Date and walnut is a sandwich that reads like a slice of tea loaf, and that resemblance is the whole idea. Chopped dates and walnuts are folded into cream cheese and spread on thin brown bread, and the combination deliberately echoes the dense, sweet, nutty date-and-walnut loaf it is named after, only cool and soft instead of baked. The dates supply a concentrated, almost toffee-like sweetness; the walnuts supply a bitter, tannic snap against it; the cream cheese is the cool lactic body that holds the two in balance and keeps the whole thing reading as a sandwich rather than a confection. It is the sweet end of the tea tray, and the sweetness is the point rather than a lapse.
The craft is in the chop and the bind. The dates have to be chopped fine and worked through evenly, because a date left whole becomes a single cloying patch while the rest of the sandwich is plain; spread through the cheese, the sweetness is steady from edge to edge. The walnuts are chopped coarse enough to keep their bite, since a nut ground to dust just tints the filling and surrenders the texture the sandwich exists for. The cream cheese is structural as well as flavour: it is the mortar that holds loose fruit and nut against the crumb so nothing sheds when the sandwich is cut, spread to the edges so no bite is bare. Brown bread is the deliberate carrier, its own nuttiness running with the walnut, and the crusts come off so nothing with real chew competes with a soft filling whose only firm element is the nut.
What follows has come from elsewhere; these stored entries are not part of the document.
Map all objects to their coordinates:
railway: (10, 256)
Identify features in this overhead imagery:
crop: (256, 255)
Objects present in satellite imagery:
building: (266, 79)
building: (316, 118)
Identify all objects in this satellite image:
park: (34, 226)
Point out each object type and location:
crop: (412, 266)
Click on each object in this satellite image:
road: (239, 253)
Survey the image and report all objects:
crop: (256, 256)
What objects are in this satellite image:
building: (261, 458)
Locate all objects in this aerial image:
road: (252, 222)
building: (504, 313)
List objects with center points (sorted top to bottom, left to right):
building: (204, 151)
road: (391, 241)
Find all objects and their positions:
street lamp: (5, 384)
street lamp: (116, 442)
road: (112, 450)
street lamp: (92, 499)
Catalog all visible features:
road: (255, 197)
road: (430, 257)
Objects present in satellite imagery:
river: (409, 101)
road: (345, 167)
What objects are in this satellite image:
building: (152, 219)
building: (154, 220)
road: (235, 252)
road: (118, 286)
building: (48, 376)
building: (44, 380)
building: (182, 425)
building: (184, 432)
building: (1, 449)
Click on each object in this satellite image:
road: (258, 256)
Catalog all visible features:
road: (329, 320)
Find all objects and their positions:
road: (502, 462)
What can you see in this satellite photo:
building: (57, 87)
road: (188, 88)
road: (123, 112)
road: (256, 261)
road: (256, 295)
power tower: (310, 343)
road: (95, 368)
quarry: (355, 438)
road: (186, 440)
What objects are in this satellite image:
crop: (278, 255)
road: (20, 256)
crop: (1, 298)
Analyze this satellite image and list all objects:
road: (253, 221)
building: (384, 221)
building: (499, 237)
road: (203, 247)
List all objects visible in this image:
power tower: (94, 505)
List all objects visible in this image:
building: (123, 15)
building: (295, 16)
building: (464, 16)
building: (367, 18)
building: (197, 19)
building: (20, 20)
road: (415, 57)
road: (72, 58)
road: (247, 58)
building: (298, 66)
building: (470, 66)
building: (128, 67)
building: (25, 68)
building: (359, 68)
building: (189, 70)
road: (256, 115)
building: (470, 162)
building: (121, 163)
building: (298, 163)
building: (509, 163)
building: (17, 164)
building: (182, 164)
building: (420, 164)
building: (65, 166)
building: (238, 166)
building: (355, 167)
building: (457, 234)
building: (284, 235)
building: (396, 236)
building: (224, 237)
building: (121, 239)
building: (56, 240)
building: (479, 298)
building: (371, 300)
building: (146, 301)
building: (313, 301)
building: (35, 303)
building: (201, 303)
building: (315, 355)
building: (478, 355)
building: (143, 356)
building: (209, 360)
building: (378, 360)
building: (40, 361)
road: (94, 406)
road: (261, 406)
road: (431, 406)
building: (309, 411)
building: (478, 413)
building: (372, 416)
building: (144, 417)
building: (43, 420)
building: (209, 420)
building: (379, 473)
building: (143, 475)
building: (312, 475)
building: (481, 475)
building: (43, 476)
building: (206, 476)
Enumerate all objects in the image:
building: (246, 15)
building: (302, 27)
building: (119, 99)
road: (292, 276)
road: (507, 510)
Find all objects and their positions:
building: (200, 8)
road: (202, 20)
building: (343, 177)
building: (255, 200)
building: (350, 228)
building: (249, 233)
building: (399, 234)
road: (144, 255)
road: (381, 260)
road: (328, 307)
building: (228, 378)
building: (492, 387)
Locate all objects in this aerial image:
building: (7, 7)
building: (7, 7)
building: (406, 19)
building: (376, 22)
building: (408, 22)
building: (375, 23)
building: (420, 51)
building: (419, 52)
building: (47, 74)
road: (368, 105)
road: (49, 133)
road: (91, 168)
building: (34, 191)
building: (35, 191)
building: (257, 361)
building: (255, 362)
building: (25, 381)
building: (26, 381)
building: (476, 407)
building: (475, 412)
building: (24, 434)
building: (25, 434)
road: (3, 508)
The variations stay inside the sweet, soft, studded frame. A thread of honey pushing it further toward dessert; celery added to or traded for the walnut, keeping the crunch but turning it watery-fresh and savoury; a firmer cheese folded through to change the body without losing the contrast. The plain cream-cheese-and-walnut sandwich without the dates is its drier sibling, and each of these deserves its own article rather than being crowded in here.